▶ **To-do item**: Could you retype the records below exactly as they appear, skipping any pictures?

Start of Supplied material

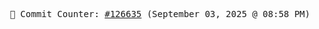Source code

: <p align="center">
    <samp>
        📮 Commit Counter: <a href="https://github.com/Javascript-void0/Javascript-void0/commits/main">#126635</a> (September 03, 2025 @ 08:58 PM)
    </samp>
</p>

End of Supplied material

▶ **Exercise answer**:
Source code

: <p align="center">
    <samp>
        📮 Commit Counter: <a href="https://github.com/Javascript-void0/Javascript-void0/commits/main">#126635</a> (September 03, 2025 @ 08:58 PM)
    </samp>
</p>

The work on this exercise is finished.